Who would have thought that there could be an entire movie based around bathing culture? Not me. And who would have thought that its hijinks and hilarity would transcend culture and time? Definitely, not I. “Thermae Romae,” based on the manga of the same name by Mari Yamazaki, released in 2012 and screened as part of the Cinemanga series presented by the Center for Japanese Studies at the State Theatre this semester, may lack character development and an actual plot but the movie is just a whole lot of fun. It’s quite unlike anything else out there and so weird that you can’t seem to look away.
The film starts in ancient Rome where Lucius, played by Hiroshi Abe (“Still Walking”), is an architect struggling to come up with innovative ideas for the empire. While bathing in a thermae (a public bath in ancient Rome), he sits underwater to contemplate on architectural ideas. Suddenly, he is sucked through a hole in the bottom of the pool. And here, the absolute peculiarity of this film ensues.
Intercutting between a large male opera singer belting and Lucius swirling through water, he travels through space and time to modern Japan. He pops up into a Japanese bathhouse filled with elderly Japanese men. Having never seen the Japanese before, the protagonist mistakes them as a group from another part of the Roman Empire. He addresses them as “slaves” and “flat-faced.” The fact that Hiroshi Abe himself appears Japanese only adds to this comic time-space transplantation. Absolutely amazed by the technology of this people, Lucius takes mental notes on their bathing technology. He drinks a Japanese fruity milk in a jar and enters into a state of total awe about how delicious the substance is. After shedding tears over the beauty of this beverage, he is transported back to ancient Rome.
The initial sequence is absorbing, hilarious and completely absurd. Having essentially no knowledge of bathing culture, whether it be Japanese, Roman or whatever other culture, does not impede the enjoyment of this movie. Lucius is transported into this foreign world in the same way the viewer is thrown into the unknown realm of public baths.
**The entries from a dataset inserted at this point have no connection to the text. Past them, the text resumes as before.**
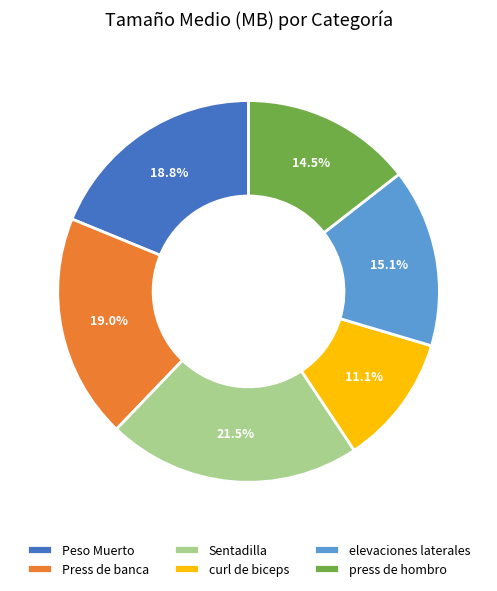

Count the number of slices in the pie.

6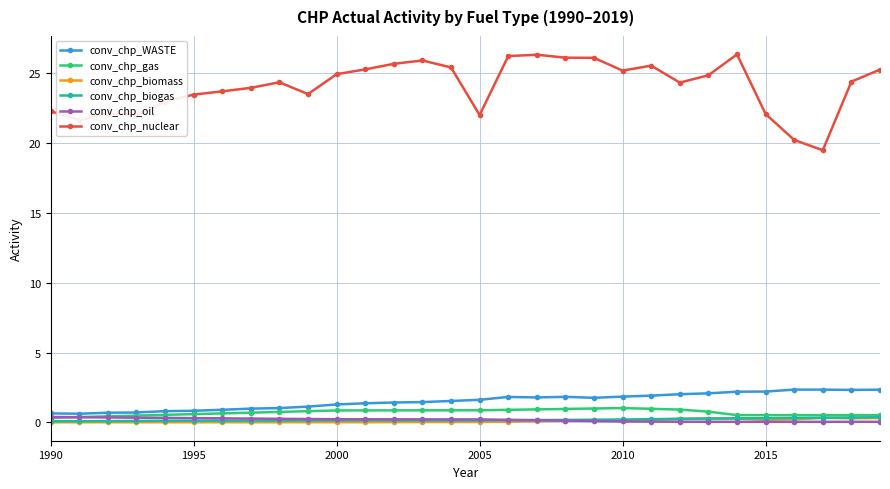

Which series has the largest range (max minus min)?

conv_chp_nuclear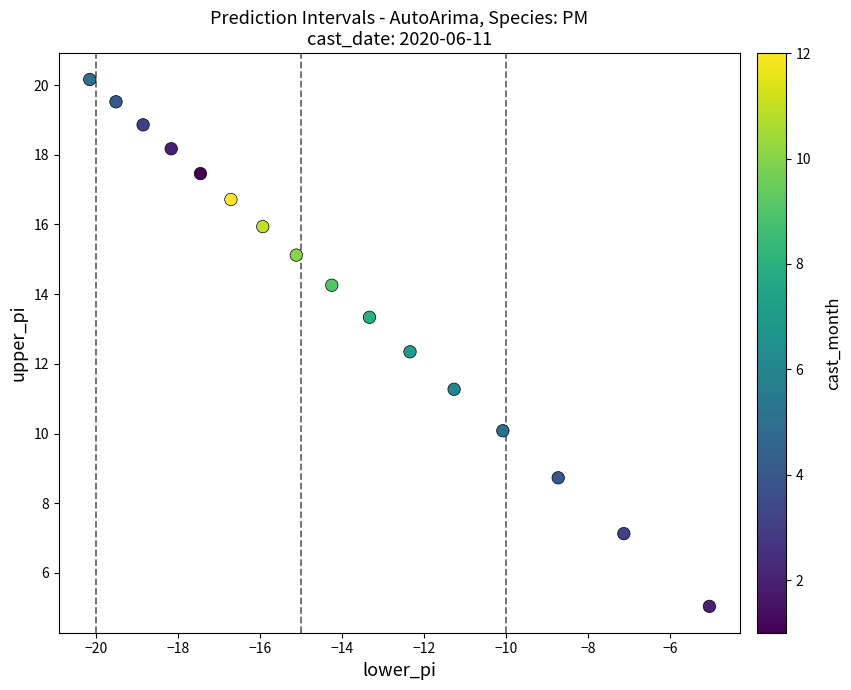

What is the range of X values (max minus min)?

15.1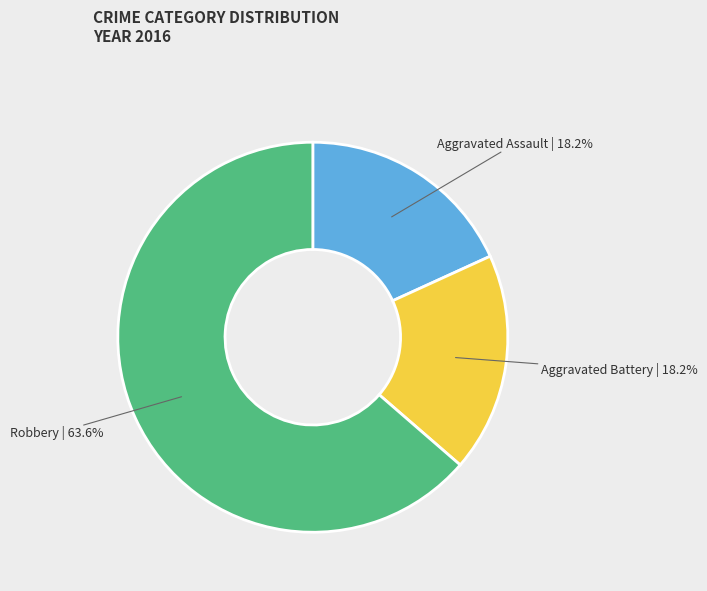

Is there a majority slice in this chart?

Yes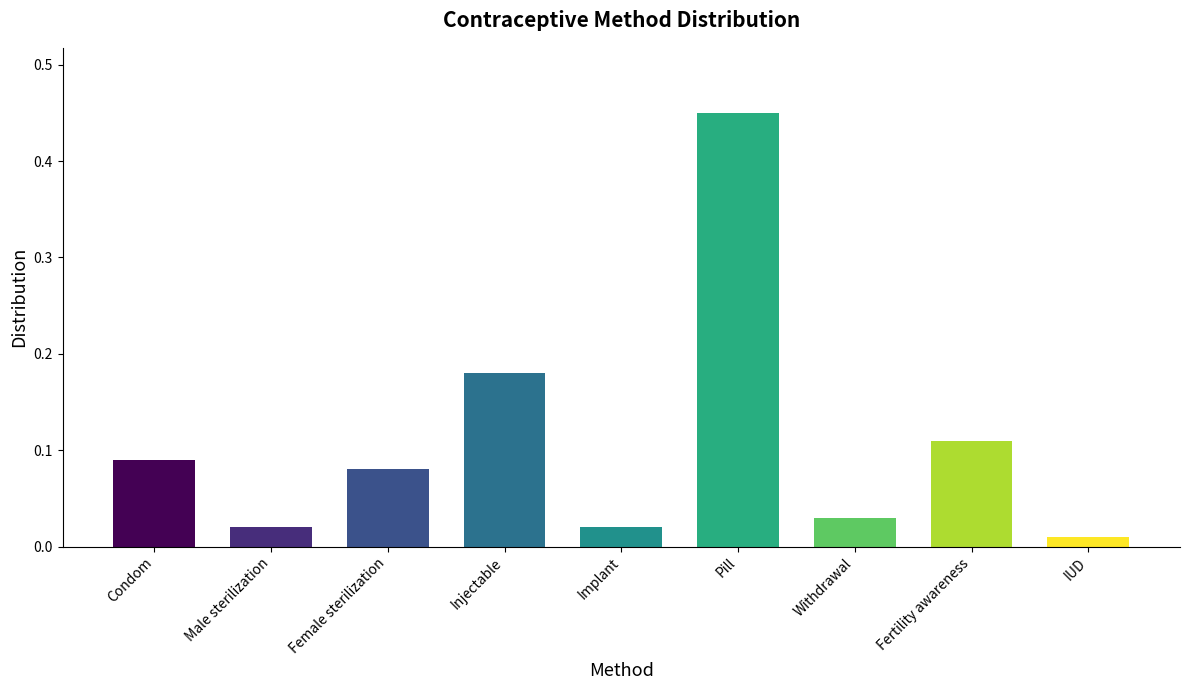

Does the chart contain any negative values?

No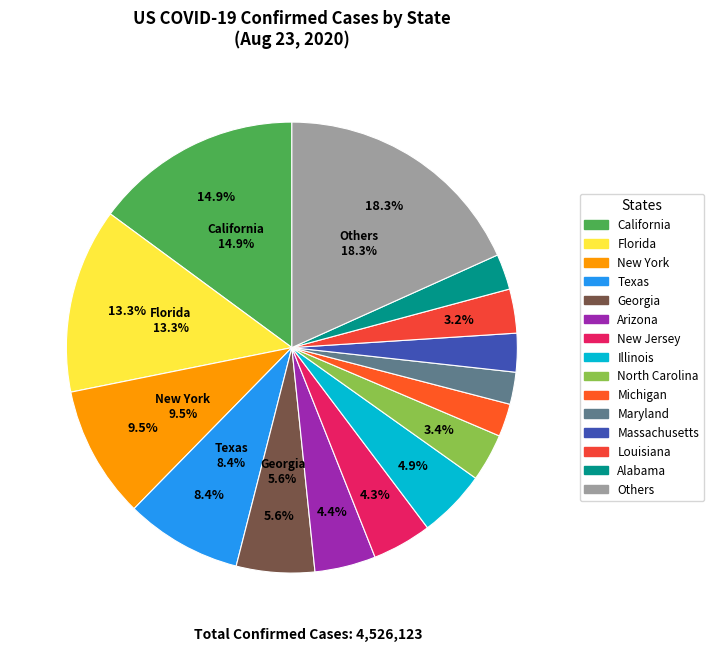

Count the number of slices in the pie.

15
While learning about Japanese bathing culture, the viewer is engrossed by Lucius’s struggles in modern Japan and can’t help but laugh at the film’s oddities, whether they be a grown man crying over fruit-flavored milk or how an opera singer accompanies his travel through the worm hole.
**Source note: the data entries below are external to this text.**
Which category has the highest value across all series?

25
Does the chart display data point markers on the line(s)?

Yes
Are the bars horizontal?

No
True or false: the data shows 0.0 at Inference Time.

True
Lucius travels back and forth between current Japan, where he gathers bathing ideas, and the Rome of antiquity, where he implements them to the emperor’s approval for the majority of the film.
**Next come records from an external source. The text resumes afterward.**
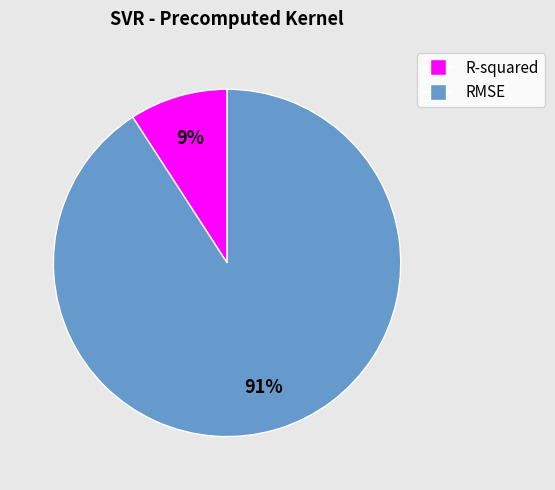

Which has a higher value, RMSE or R-squared?

RMSE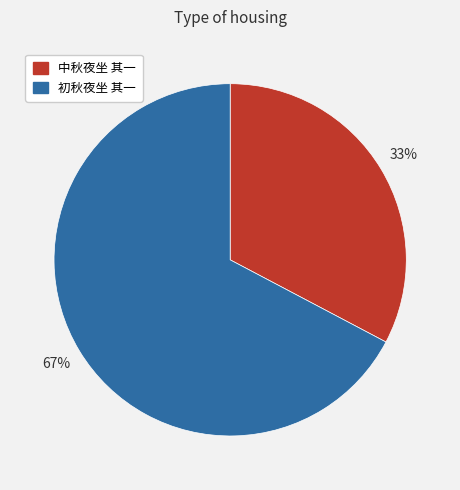

Is it true that 中秋夜坐 其一 is 38% of the pie?

False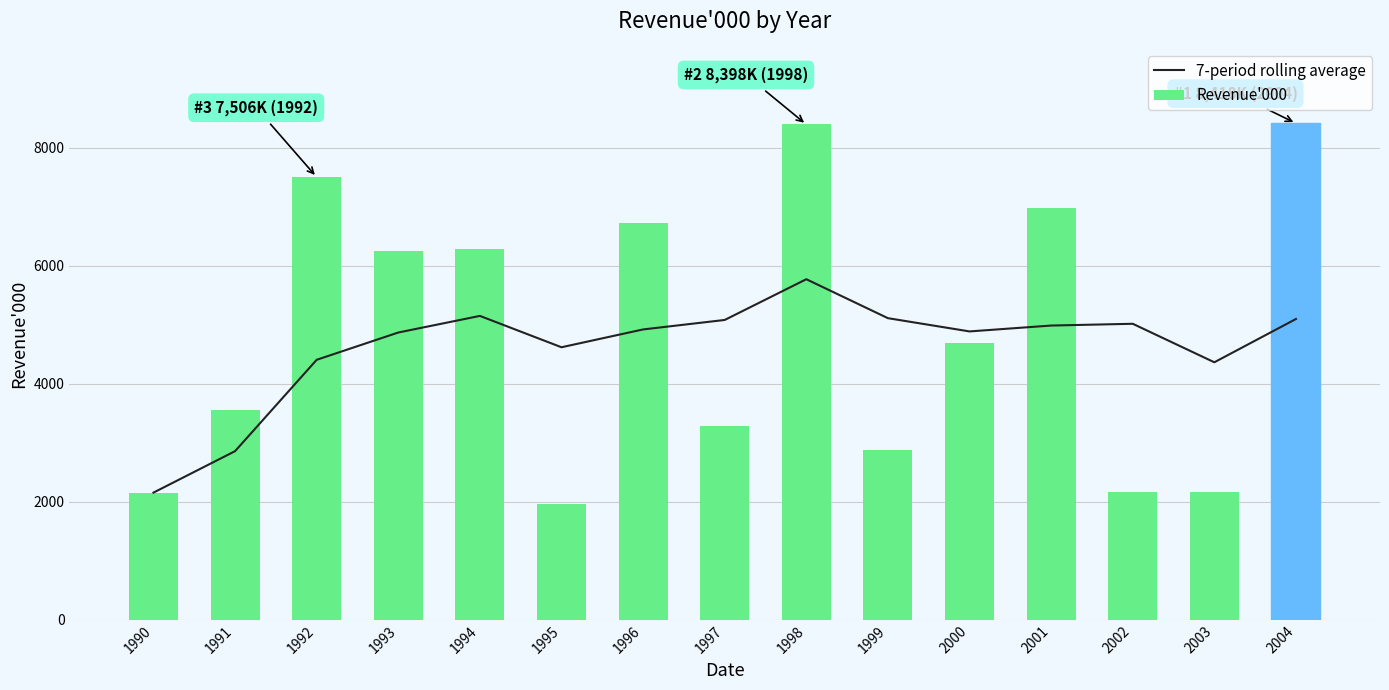

Reading right to left, transcribe all the data shown in this chart.

7-period rolling average: 2004=5099.9	2003=4365.9	2002=5018.7	2001=4988.7	2000=4889.1	1999=5113.7	1998=5774.3	1997=5083.4	1996=4922.9	1995=4620.7	1994=5152.2	1993=4870.5	1992=4408.0	1991=2859.0	1990=2156.0
Revenue'000: 2004=8418.0	2003=2166.0	2002=2173.0	2001=6976.0	2000=4686.0	1999=2882.0	1998=8398.0	1997=3280.0	1996=6736.0	1995=1963.0	1994=6279.0	1993=6258.0	1992=7506.0	1991=3562.0	1990=2156.0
However, the movie starts at about 100 miles per hour and just can’t keep up the pace. By midway through, the bathing culture jokes quickly lose the firepower they once had and the loose plot keeps an ever-waning interest. A large conflict introduced two thirds of the way through the movie only serves to create a vague climax in which Lucius architectural prowess is tested.
“Thermae Romae” is worthy of a watch if only to experience a rare and totally authentic weirdness, which it doesn’t try to be but rather just is.